## Task objective
Below is a listing. Set down exactly the lines from the one containing "The Fabric UX System component" through the one containing "(includes Drawer Body).", both ends included, and leave out the rest.

## Materials provided

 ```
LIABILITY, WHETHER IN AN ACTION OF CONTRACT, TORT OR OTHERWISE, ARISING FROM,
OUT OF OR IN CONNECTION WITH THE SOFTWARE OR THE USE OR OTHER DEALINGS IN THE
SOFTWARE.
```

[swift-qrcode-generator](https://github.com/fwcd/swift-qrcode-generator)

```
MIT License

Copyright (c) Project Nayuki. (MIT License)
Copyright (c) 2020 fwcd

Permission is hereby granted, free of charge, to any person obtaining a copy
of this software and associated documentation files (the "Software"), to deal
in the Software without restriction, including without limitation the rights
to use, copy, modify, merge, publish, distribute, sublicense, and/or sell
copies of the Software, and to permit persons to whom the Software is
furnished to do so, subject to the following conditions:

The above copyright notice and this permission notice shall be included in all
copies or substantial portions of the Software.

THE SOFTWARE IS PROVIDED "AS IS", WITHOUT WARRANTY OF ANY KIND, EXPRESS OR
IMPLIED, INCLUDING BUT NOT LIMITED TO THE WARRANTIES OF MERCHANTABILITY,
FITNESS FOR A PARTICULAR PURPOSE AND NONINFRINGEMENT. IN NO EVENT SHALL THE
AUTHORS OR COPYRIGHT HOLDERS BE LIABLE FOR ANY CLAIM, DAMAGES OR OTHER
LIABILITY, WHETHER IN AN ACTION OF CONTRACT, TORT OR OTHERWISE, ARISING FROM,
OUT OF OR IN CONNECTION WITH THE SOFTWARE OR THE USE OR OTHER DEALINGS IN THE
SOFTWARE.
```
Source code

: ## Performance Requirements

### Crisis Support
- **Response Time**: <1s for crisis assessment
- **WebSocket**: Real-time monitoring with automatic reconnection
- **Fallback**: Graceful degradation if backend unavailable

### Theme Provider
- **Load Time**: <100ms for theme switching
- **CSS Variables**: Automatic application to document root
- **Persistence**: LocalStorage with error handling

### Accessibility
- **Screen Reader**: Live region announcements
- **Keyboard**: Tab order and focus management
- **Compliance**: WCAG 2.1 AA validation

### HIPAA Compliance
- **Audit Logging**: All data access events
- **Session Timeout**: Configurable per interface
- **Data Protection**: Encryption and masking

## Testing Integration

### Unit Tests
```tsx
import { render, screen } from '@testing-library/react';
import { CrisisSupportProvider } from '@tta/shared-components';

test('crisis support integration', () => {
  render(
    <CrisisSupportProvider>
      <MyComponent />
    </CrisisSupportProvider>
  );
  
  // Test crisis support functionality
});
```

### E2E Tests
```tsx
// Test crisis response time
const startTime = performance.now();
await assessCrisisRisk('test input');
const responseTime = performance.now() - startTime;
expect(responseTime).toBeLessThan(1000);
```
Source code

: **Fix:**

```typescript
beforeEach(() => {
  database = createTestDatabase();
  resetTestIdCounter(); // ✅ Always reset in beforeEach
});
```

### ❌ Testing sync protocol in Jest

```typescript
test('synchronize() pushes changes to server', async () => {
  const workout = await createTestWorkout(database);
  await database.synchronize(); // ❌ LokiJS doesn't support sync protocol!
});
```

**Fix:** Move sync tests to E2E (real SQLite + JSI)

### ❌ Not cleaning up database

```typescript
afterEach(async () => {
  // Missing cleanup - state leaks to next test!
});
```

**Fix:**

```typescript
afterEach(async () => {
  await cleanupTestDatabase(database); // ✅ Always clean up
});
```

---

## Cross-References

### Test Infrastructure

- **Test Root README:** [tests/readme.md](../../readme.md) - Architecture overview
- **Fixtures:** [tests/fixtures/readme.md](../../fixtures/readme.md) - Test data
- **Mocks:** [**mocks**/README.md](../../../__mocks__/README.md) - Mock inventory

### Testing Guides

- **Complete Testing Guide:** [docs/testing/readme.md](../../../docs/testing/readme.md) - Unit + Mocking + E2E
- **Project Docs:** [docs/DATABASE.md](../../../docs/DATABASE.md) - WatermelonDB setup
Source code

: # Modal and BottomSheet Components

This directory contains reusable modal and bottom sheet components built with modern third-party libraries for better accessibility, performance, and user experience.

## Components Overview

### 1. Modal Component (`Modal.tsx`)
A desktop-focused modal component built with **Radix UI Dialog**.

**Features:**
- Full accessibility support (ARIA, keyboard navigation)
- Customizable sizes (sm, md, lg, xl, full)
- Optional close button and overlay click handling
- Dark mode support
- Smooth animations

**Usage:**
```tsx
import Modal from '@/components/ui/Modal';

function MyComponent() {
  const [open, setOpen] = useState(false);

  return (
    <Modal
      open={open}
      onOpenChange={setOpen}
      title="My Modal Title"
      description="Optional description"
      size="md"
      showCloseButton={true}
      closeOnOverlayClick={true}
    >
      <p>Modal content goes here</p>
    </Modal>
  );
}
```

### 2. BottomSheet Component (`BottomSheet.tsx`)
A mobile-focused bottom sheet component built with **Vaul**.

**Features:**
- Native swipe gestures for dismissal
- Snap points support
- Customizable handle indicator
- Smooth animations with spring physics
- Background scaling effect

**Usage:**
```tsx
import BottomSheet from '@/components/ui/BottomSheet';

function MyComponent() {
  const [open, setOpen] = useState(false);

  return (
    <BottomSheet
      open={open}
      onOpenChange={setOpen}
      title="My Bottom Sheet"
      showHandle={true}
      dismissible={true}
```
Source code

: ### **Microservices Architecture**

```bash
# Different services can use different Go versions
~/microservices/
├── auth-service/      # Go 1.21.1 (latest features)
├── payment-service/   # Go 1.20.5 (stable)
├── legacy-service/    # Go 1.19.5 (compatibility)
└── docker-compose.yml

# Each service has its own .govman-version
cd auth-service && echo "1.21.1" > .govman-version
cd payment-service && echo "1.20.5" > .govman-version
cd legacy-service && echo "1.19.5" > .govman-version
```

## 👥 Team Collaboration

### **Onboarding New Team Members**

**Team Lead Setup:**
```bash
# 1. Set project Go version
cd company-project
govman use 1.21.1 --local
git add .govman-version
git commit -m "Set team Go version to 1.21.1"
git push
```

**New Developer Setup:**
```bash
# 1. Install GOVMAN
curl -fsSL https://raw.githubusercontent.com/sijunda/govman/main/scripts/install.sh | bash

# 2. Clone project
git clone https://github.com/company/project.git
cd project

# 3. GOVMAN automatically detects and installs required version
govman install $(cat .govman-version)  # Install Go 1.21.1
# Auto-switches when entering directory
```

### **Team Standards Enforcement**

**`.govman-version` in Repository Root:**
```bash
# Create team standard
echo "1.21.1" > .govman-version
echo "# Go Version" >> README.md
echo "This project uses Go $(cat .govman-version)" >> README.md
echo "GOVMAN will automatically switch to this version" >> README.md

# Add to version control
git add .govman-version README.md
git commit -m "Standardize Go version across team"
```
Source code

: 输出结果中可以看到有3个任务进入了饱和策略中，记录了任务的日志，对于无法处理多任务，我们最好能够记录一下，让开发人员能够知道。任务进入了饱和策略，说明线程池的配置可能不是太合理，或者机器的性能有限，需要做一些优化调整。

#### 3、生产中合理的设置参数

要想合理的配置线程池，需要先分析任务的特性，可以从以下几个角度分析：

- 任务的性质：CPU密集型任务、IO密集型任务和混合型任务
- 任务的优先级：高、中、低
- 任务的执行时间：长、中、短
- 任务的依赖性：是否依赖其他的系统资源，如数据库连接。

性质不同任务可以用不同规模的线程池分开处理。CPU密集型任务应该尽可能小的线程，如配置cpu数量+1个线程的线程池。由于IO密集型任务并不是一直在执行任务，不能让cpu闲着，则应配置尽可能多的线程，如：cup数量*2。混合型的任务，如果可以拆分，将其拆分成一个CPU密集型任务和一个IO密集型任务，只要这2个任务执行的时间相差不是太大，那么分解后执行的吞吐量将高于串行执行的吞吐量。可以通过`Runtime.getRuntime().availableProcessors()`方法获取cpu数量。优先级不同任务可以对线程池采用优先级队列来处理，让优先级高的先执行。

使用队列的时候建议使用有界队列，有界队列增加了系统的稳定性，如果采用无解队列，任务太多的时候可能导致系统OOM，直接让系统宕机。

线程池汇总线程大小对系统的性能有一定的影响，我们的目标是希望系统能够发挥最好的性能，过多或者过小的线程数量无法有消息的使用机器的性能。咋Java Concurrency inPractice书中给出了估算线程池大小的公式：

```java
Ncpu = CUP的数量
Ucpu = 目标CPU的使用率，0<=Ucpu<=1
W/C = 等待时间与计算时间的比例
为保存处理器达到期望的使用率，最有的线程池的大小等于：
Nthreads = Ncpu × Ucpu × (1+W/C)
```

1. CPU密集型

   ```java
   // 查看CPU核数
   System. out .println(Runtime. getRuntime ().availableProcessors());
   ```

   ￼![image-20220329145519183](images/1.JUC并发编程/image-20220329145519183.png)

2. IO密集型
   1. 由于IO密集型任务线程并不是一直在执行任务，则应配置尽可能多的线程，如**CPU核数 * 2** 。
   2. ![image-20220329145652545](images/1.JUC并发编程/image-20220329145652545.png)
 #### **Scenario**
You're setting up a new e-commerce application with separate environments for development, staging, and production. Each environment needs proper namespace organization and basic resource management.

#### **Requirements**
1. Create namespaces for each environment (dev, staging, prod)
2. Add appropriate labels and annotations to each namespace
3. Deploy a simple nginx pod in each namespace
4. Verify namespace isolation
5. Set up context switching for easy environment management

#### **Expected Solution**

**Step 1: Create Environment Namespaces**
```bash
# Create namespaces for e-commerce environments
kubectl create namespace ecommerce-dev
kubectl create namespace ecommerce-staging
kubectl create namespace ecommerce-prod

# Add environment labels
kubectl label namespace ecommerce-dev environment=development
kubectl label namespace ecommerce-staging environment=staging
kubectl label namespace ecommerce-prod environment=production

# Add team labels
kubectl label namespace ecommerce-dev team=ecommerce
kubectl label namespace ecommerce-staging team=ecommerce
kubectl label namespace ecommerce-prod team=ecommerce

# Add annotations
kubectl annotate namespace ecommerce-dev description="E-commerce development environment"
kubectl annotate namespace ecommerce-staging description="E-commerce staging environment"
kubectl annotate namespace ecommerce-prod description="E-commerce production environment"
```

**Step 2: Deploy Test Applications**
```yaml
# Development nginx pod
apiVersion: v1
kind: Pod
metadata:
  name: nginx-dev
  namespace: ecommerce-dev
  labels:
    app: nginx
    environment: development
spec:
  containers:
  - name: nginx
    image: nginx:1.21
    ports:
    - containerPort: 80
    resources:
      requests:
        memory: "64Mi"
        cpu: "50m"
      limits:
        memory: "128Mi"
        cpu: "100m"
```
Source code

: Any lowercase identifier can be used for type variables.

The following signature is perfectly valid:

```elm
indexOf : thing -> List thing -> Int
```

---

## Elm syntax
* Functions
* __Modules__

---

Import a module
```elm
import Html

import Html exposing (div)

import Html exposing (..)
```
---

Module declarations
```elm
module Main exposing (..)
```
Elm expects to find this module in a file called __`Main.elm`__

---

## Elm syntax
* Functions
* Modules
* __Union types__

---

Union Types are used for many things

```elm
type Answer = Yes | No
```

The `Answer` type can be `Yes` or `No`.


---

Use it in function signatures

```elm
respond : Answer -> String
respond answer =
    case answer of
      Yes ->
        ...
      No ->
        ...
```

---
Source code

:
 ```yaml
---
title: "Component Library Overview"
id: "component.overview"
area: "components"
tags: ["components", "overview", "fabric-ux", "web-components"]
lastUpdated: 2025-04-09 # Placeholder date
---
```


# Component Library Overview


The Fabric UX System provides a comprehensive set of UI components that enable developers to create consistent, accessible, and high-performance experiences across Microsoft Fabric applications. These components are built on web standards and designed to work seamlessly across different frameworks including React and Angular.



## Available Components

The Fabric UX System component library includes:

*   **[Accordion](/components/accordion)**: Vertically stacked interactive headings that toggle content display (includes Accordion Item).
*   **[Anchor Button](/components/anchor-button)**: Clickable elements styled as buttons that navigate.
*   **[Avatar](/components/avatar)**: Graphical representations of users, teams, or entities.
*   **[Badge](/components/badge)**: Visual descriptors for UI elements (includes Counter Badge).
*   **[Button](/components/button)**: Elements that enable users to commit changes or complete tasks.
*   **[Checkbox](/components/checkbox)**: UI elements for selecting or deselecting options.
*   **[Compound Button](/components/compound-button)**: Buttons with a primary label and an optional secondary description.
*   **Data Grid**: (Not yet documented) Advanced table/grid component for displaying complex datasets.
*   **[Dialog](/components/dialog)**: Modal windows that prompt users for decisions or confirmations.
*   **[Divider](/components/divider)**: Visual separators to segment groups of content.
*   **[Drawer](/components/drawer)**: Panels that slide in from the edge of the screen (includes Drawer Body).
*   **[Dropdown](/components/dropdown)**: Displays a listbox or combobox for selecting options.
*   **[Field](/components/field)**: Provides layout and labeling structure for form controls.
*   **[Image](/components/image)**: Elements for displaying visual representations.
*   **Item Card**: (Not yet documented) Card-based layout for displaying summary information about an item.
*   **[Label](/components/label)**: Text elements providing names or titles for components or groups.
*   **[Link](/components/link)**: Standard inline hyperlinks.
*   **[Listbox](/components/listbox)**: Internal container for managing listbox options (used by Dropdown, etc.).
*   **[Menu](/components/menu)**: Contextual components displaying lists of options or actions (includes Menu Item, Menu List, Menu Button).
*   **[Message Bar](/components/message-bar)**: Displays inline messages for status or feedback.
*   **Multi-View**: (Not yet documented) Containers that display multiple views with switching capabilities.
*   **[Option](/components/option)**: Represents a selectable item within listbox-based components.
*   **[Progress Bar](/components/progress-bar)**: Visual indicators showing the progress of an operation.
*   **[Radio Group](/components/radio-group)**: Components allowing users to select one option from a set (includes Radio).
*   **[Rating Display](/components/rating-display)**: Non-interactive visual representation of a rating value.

## Exercise output
The Fabric UX System component library includes:

*   **[Accordion](/components/accordion)**: Vertically stacked interactive headings that toggle content display (includes Accordion Item).
*   **[Anchor Button](/components/anchor-button)**: Clickable elements styled as buttons that navigate.
*   **[Avatar](/components/avatar)**: Graphical representations of users, teams, or entities.
*   **[Badge](/components/badge)**: Visual descriptors for UI elements (includes Counter Badge).
*   **[Button](/components/button)**: Elements that enable users to commit changes or complete tasks.
*   **[Checkbox](/components/checkbox)**: UI elements for selecting or deselecting options.
*   **[Compound Button](/components/compound-button)**: Buttons with a primary label and an optional secondary description.
*   **Data Grid**: (Not yet documented) Advanced table/grid component for displaying complex datasets.
*   **[Dialog](/components/dialog)**: Modal windows that prompt users for decisions or confirmations.
*   **[Divider](/components/divider)**: Visual separators to segment groups of content.
*   **[Drawer](/components/drawer)**: Panels that slide in from the edge of the screen (includes Drawer Body).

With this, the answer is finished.